Everything that upsets Damian was happening, yet he wasn’t getting upset. Ms. Robinson used his beloved iPad as a desk to do a leaf tracing. She turned off his game without his “permission” to do so. We were “all done” and then we weren’t.
The woman is magical. Truly.
Eleanor Robinson has devoted decades to research, education and communication in the field of environmental science… She worked as a high school and middle school science teacher, as well as aboard the R/V Schooner Westward as a Seabird Biology Instructor for Sea Semester in the North Atlantic waters. She was a teacher naturalist for the Denison Pequotsepos Nature Center and the Science Center of Eastern Connecticut.

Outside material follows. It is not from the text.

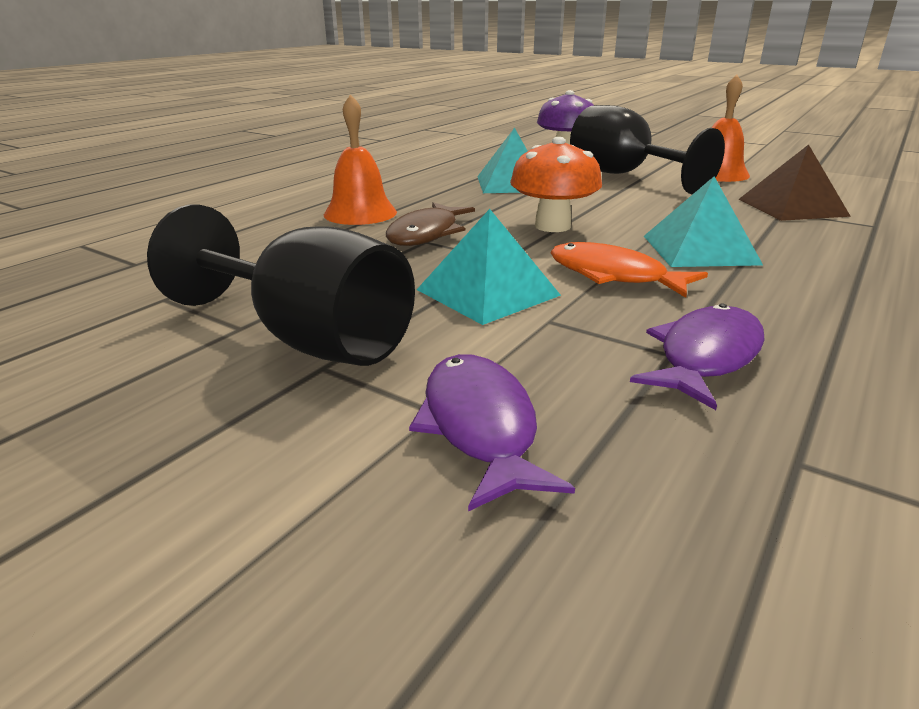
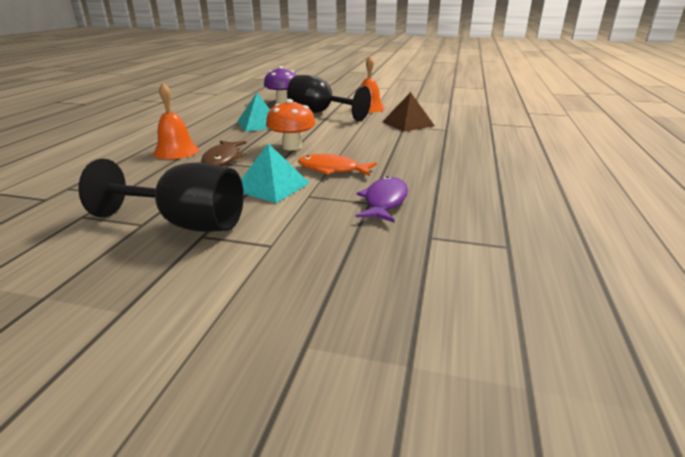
camera: 20 degrees left, 0 degrees up
purple fish [409,354,575,512] -> none
turquoise pyramid [644,176,763,267] -> none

Okay, so she has a lot of experience teaching kids. But I guarantee she’s never had a kid like my kid. And yet, she just plunged in with him and treated him as she’d treat any other kid… perhaps with a bit more patience. Okay, a metric ton more patience, but still.
I was impressed. Calvin was impressed. Both with Ms. Robinson and with Damian.
Just as we were about to leave, she asked him to sign his name on his leaf rub. Oh boy. That’s it. It’s all over now. No way will he… oh my goodness! He signed his name.
Birds are wonderful. Nature is wonderful. And the Roger Tory Peterson Estuary Center next to the dry cleaner and the grocery store in Old Lyme, Connecticut is awesome.